There was very little communication between us this weekend. She hasn't been home since Wednesday night. Four days. She did call me because she is still looking for basketball shoes for our daughter and hasn't found any. Our daughter was complaining about it to her, and she called me telling me to talk to our daughter and tell her that she may not be able to get exactly what she wants. I just hate that we can't function as a family. She's telling me to tell the kids this and that. The kids are asking where she is constantly. They say "We're not a real family" a lot and it kills me because we could be. With just a little bit of effort.

She was planning on coming home last night but texted me and said she would just come home at 6:45am and get the kids on the bus. I asked her where she was staying and she said at her girl friends house that she works with. Then the school announced that there would be a two hour delay so when I got up this morning she texted me and asked if that was still the case. I told her it was and she said she hadn't left her friends yet (which is about an hour away) because she was afraid the roads were bad. Then I got a call that school was cancelled so she said she was just going to see if her mom would come stay with the kids while she went straight to work.

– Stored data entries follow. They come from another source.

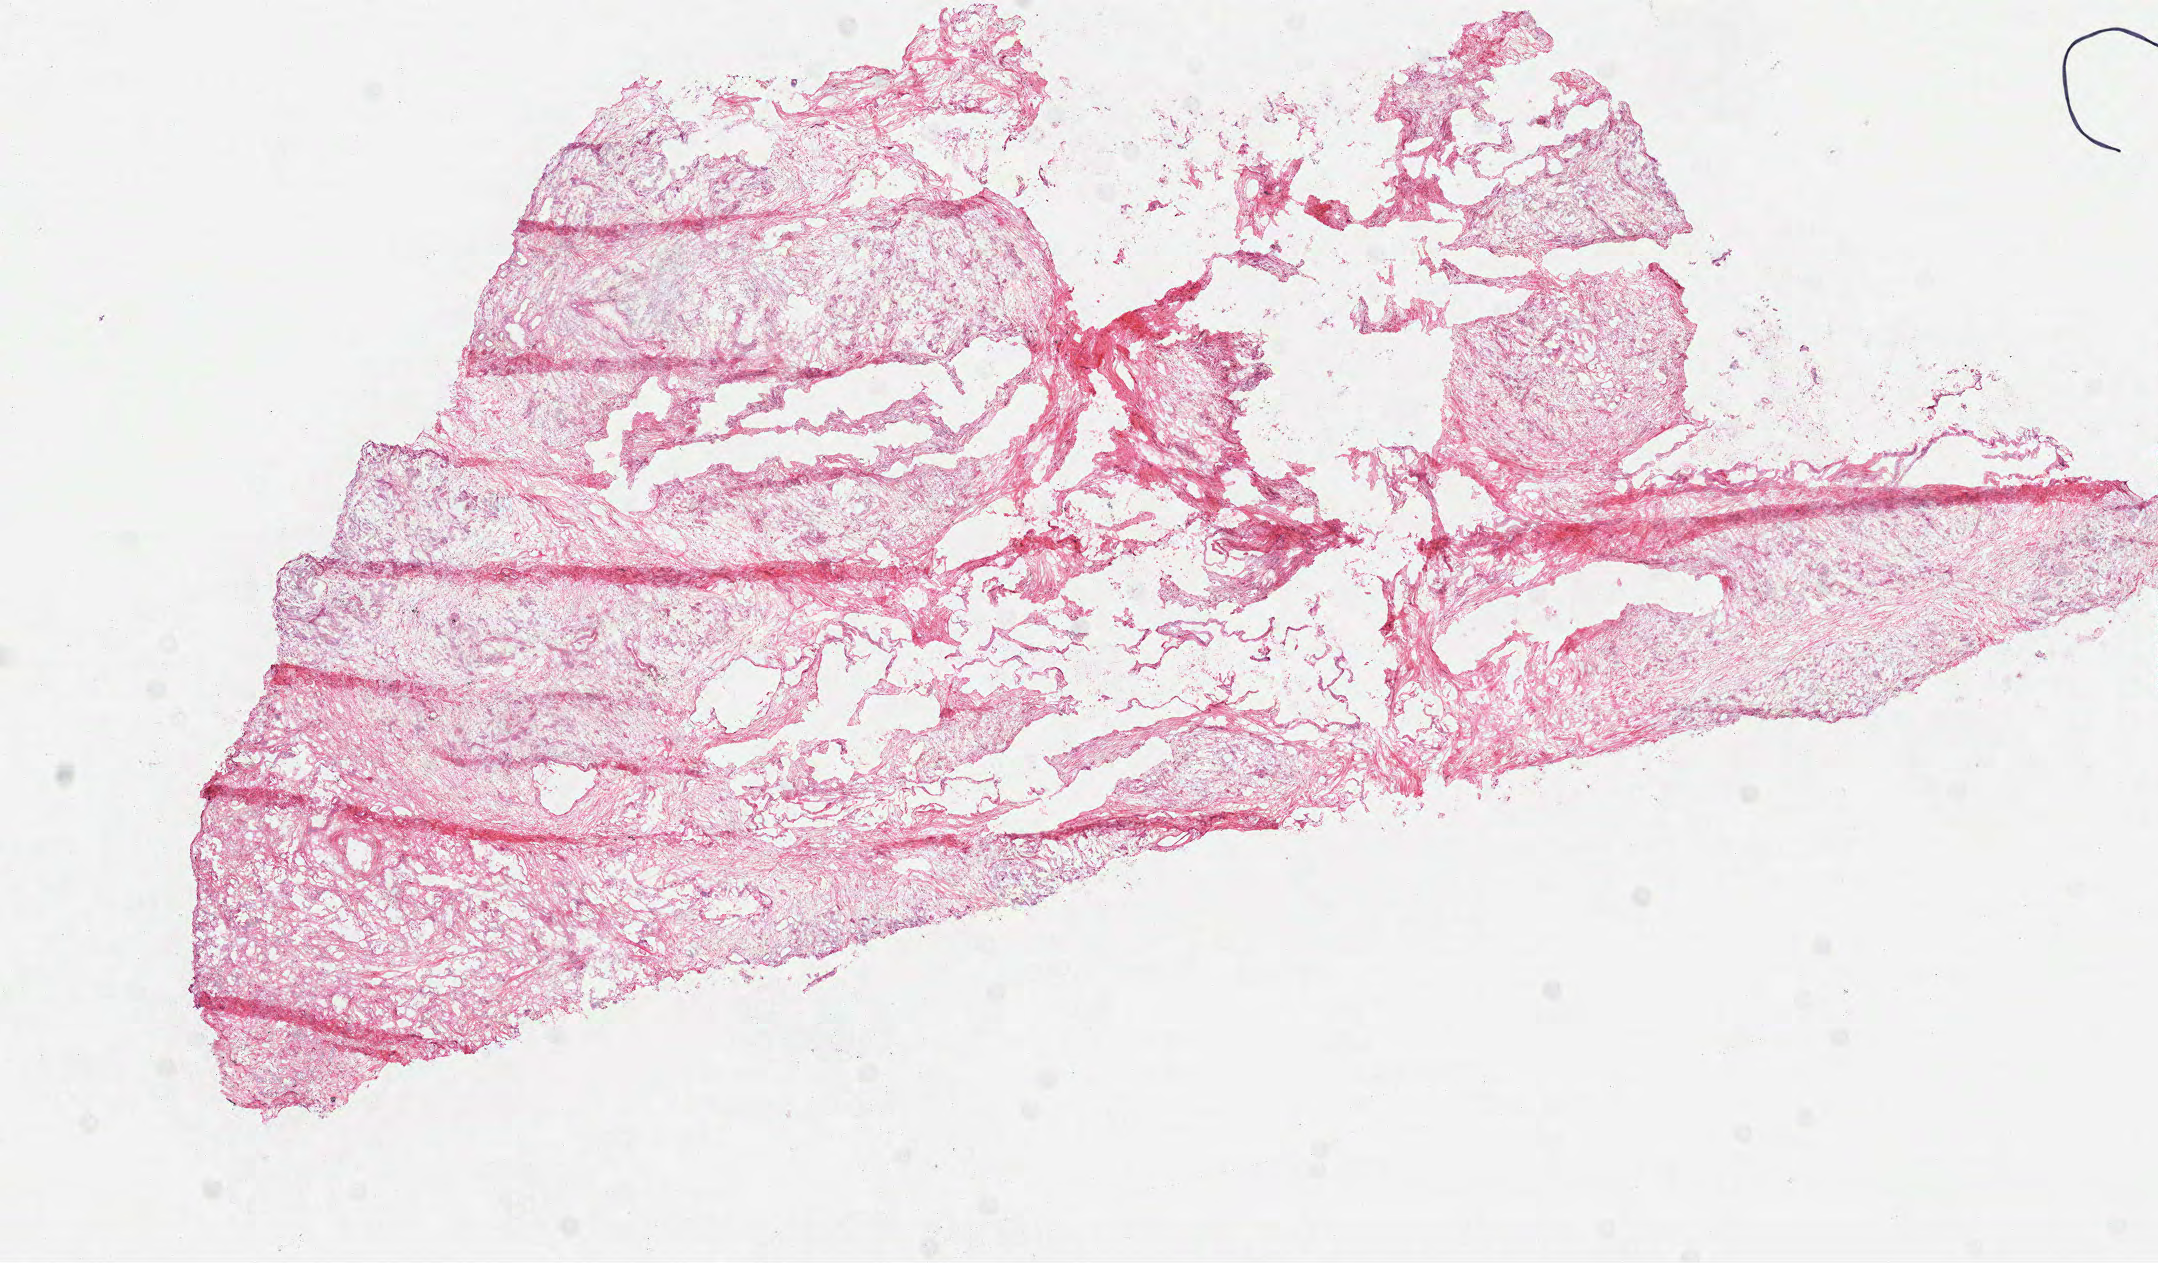
Digitized H&E tissue section (whole slide) — a low-resolution overview of the entire scanned area, about 8.7 x 5.1 mm (from a 40x scan), frozen section from the top of the tissue portion, primary tumour sample from the pancreas. Female, age 73 years at initial diagnosis. Histologic grade: G2 (moderately differentiated). Pathologist review of this section (percent, as recorded): tumour cells 100%, tumour nuclei 77%, normal cells 0%, stromal cells 0%, necrosis 0%. Infiltration values recorded for this section: lymphocyte infiltration 5%, monocyte infiltration 0%, neutrophil infiltration 0%.
AJCC pathologic stage: IIB. Pathologic diagnosis: Infiltrating duct carcinoma, NOS (head of pancreas). Lymph nodes positive (case pathology): 5 of 13 examined.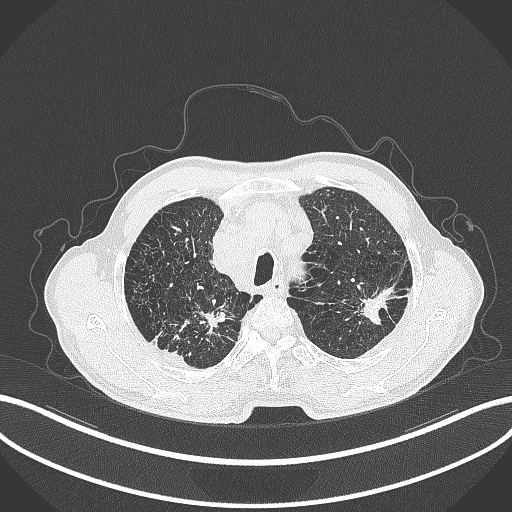
Chest CT, one axial slice. Slice 366 of 463 in the series (ordered by position). Lung window (W 1500 / L -600 HU). 1 mm slice thickness. 512 × 512 image matrix. Male patient, age 74 years. Case-level facts recorded for this patient, not image findings: clinical TNM (as recorded): T2a N1 M0.
Annotated regions visible in this slice (rectangle marked by the reading radiologist):
- lung tumour (recorded histology: adenocarcinoma): bounding box (x1, y1, x2, y2) in pixels: (355, 272, 400, 327)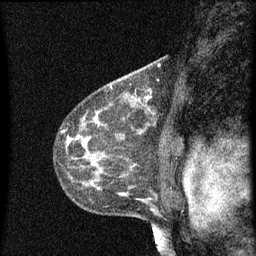
Breast MRI (dynamic contrast-enhanced), one sagittal slice; slice 36 of 60 in the series (ordered by position); dynamic contrast-enhanced series, image 2 of 3 at this slice position (ordered by acquisition); 1.5 T; TE 4.2 ms, TR 8 ms; 2 mm slice thickness; 256 × 256 image matrix, field of view 180 × 180 mm. Female patient, age 41 years.
Outlined on this slice (semi-automatic segmentation, software-assisted and operator-edited):
- analysis volume of interest (the breast-tissue region the enhancement analysis was run in; not a lesion): bounding box <130,76,153,103> (left, top, right, bottom; pixels)
- tumour enhancement mask (voxels above the 70 % enhancement threshold inside the analysis volume of interest): <132,90,151,99>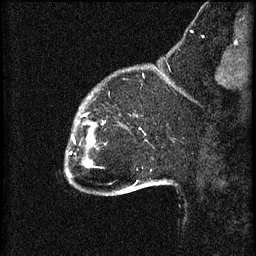
Breast MRI (dynamic contrast-enhanced), one sagittal slice. Slice 11 of 60 in the series (ordered by position). 3 images stored at this slice position (order not interpretable as contrast timing). 1.5 T. TE 4.2 ms, TR 8.2 ms. 2 mm slice thickness. 256 × 256 image matrix, field of view 180 × 180 mm. Female patient, age 32 years.
Structures marked on this image (semi-automatic segmentation, software-assisted and operator-edited):
- analysis volume of interest (the breast-tissue region the enhancement analysis was run in; not a lesion): box from (x=67, y=106) to (x=94, y=165) px
- tumour enhancement mask (voxels above the 70 % enhancement threshold inside the analysis volume of interest): (x=91, y=138)–(x=93, y=147)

I suppose she is coming home tonight. We have marriage therapy scheduled at 6pm but it will probably be just me as usual. I invited her but she texted me back talking about something else instead of what I asked her. She said the roads are terrible and our daughter has therapy at 3pm.

Me: I will be taking Aleigha and Allison with me to marriage therapy at 6:00. I would really like for you to come. I believe you need my help and I know I need yours. It's never too late. I love you.

Her: The roads are terrible. Trinity's supposed to have therapy at 3.

She never answers my questions. There has to be something psychological about that.

Many times I stop and think how childish this situation really is. Two adults that can't get their acts together. I couldn't act like a real husband for years, now my wife wants to run away from our problems. This is the stuff you see in middle school.

  • I'm kind of laughing at your description of the stuff of middle school.  That's how I thought of us, two grade school kids that always picked on each other and didn't let go of grudges.  

    But our wives got to the point they felt they couldn't take it any longer.  And now it is our turn to suffer their wrath.  What's the bible say, better to live on a rooftop than to have to deal with an angry wife?  Something like that.  

    But, our wives need us, to see our testimony and us shining Christ's light.  Because the world's easy way out is attractive.  But as you shine the light of Christ, the attractiveness and glitter of the world's ways begins to look faded and rusted.  

    Keep being in Christ, letting Him work in her.

  • YOu see how easy it is to fix this.  For her to grow up and be of Christ.  So easy, but, they don't see that, just as we didn't see that for so long before this trial began.  so, keep giving her time to find Christ like you did.  Something may bring her to a breaking point.

  • Pretty cool way your negative list changed from round one to round two.